I have several reasons for applying to the program.  First, and foremost is that, quite frankly, I currently can’t cook well enough to open the kind of restaurant that I’d like to own.  I need to learn better techniques and to improve consistency.  Much of my cooking now is done through smell and imagination.  As I mentioned earlier, when I first try a new dish I’ll often start by smelling various spices to get a sense of how they will combine to form what I’m looking for.  I don’t document the process, which has lead to inconsistency in my preparation from one attempt to the next.  I understand that this approach will not work in a formal setting.  After all, how many customers would continue to order “Radius’s” signature main course, the “Slow Roasted Prime Rib Eye” if the preparation were to vary each time they came in.

Another reason for applying is my desire to broaden my understanding of cuisines from different areas.  I am looking for more exposure to new ingredients, spices, and combinations of each than I would gain by working in a commercial kitchen.  I also need to learn more about how to find and choose the best ingredients and about seasonal availability.  I am seeking exposure to meat, fish, poultry, game, and vegetables that goes well beyond what I can find by shopping at my local market.

My understanding is that approximately 60% of new restaurants fail.  I’m looking to learn the business well enough to increase my chances of success.  Various reading I have done suggests that many of the failures result from an owner opening a restaurant under a romantic notion of the service that they will provide.  Often the new owner doesn’t understand the way the business works and the issues that arise in a restaurant.  I’m working to gain the experience and education that will increase the chances of success for the restaurant I plan to open.

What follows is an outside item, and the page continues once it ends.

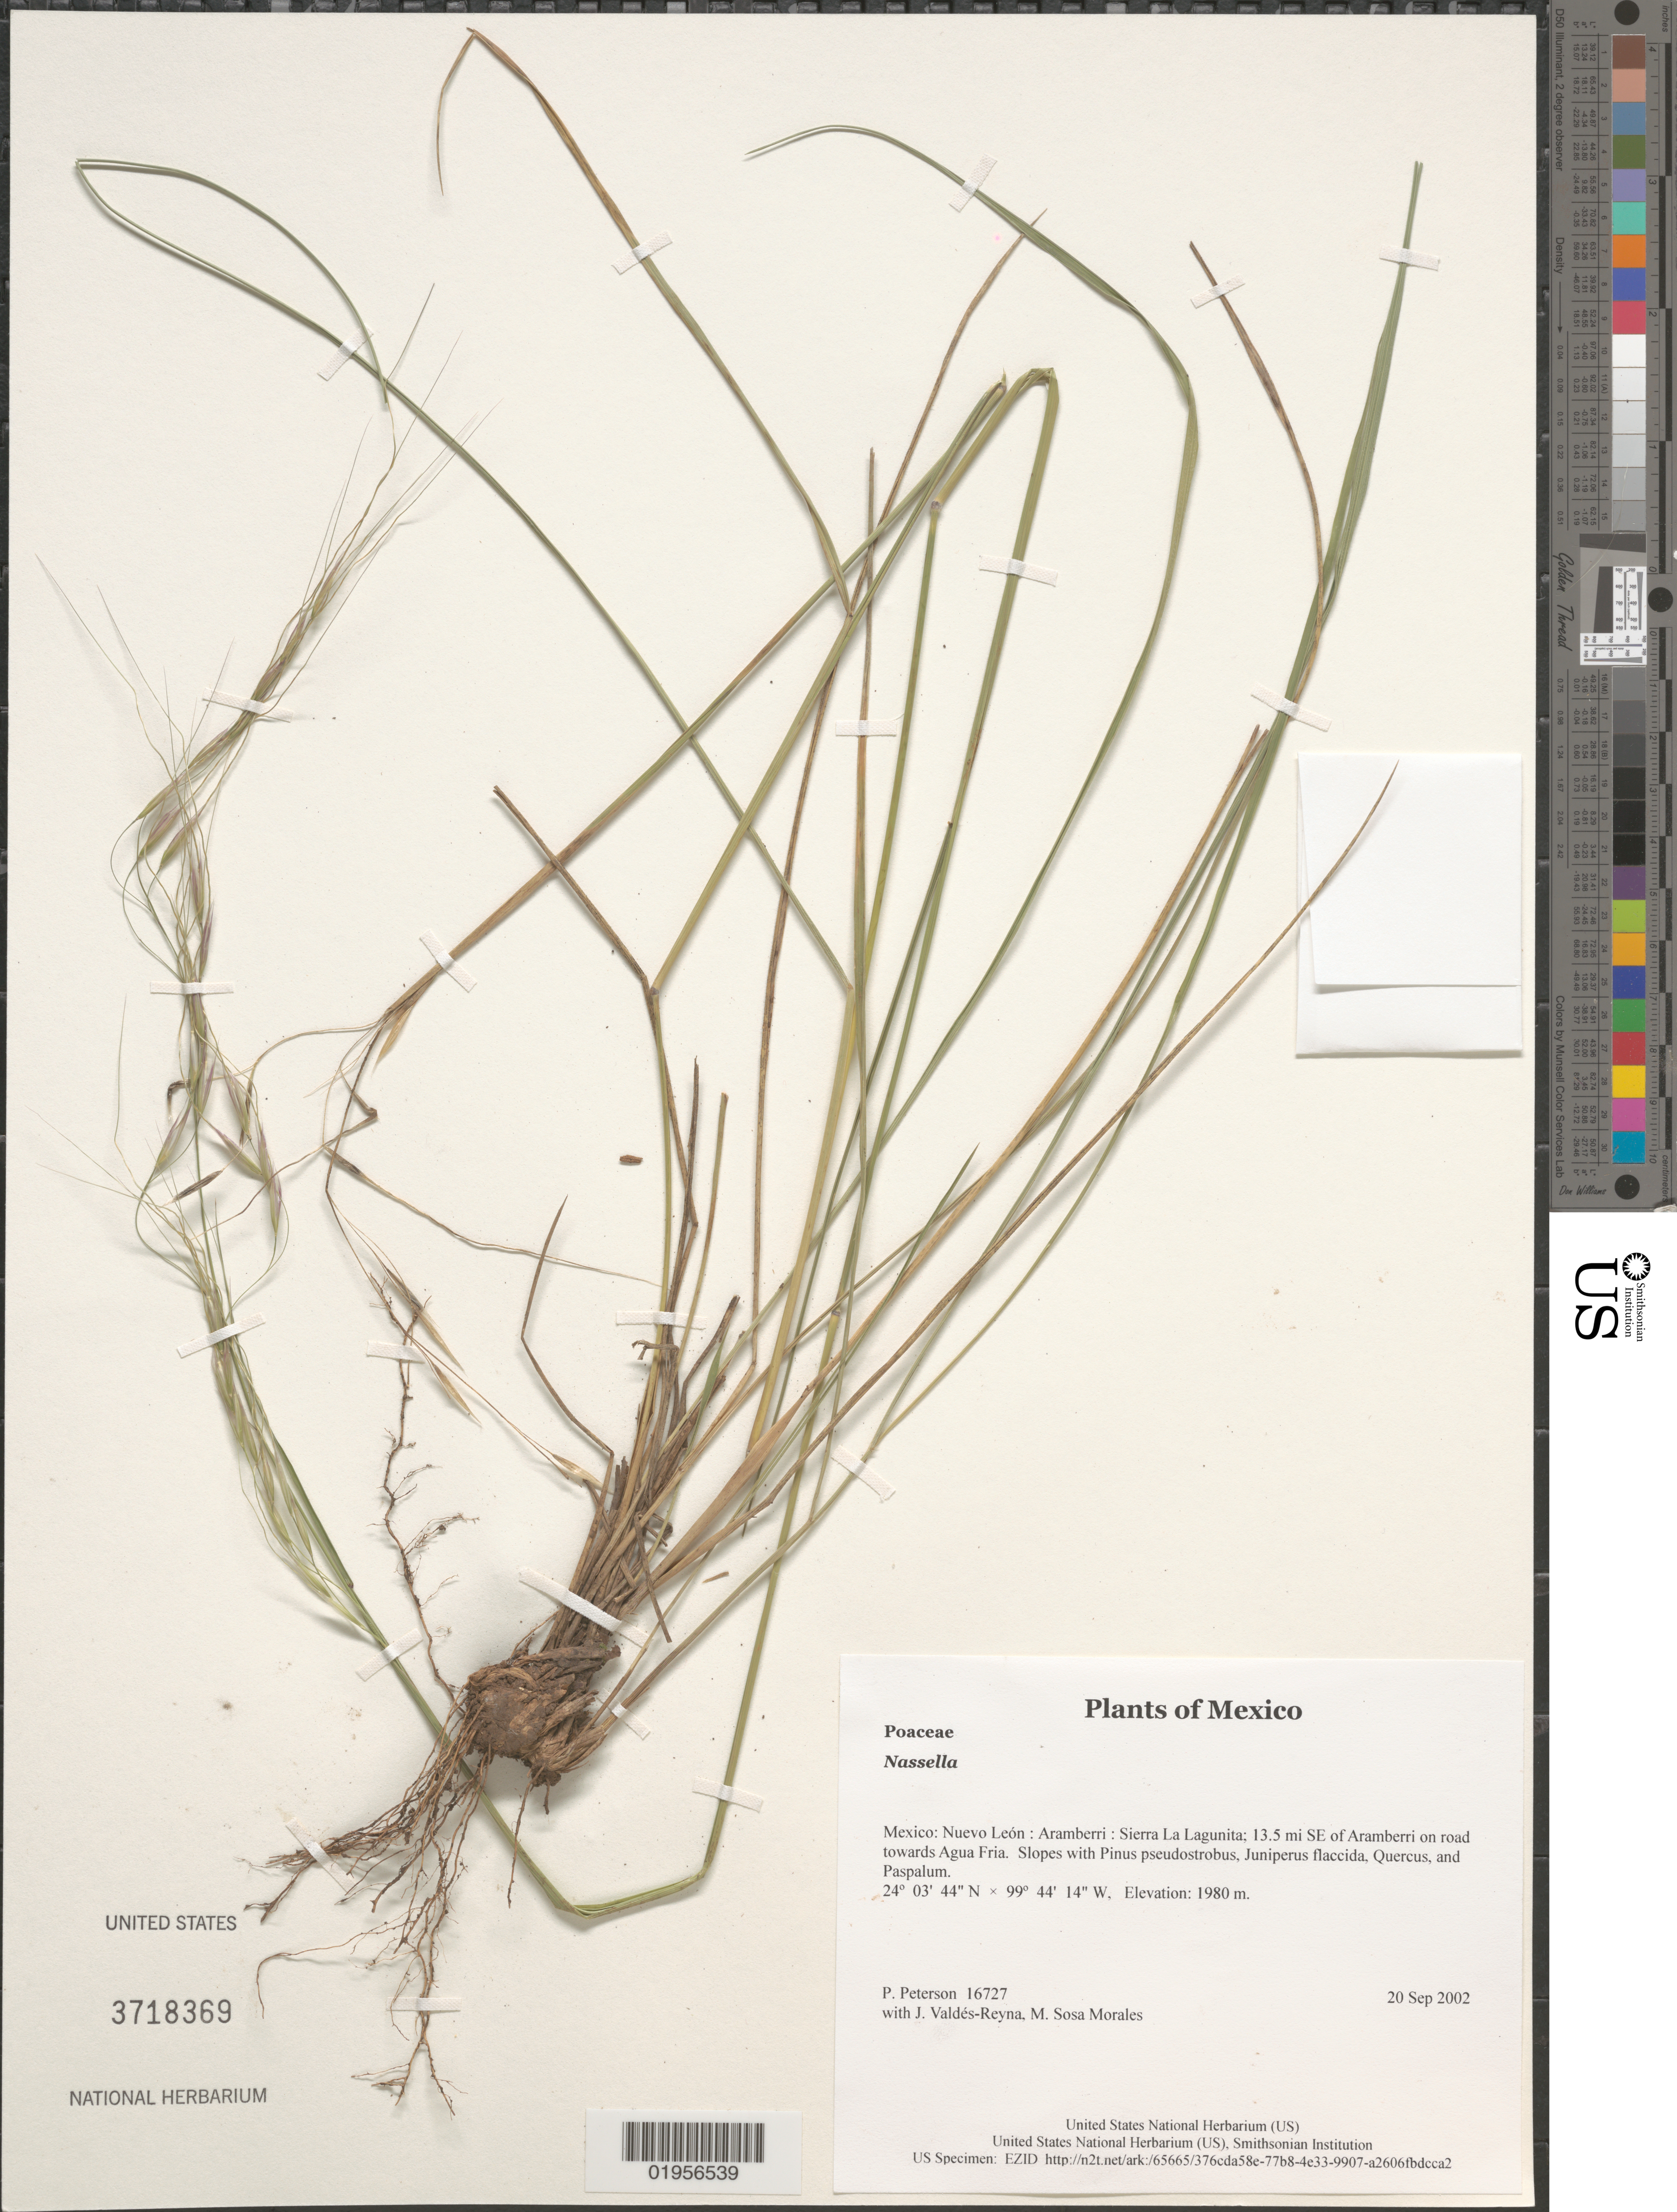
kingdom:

A final thought…  I was walking down Summer Street earlier this week on my way to catch an Orange Line train home.  I had just finished an eight hour shift at “Radius”.  I was tired.  My feet, knees, and back hurt.  I realized that I was smiling and couldn’t remember the last time I had felt this way after leaving work in my prior career.  I felt a sense of accomplishment and realized how lucky I am to have the chance to pursue something I love.  I see a passion for food in the kitchen at “Radius”.  I am working with cooks eager to share, teaching me what they love.  I want to open a restaurant where I can share my passion with others.  I am hoping to have the opportunity to attend the Professional Chef’s Program at CSCA to continue to explore my passion for food and wine.

One thought on “Cooking: Thoughts on Food

  1. Very interesting, David. A1 Steak Sauce was one of our family favorites growing up. I’m shocked it has not taken Paris by storm.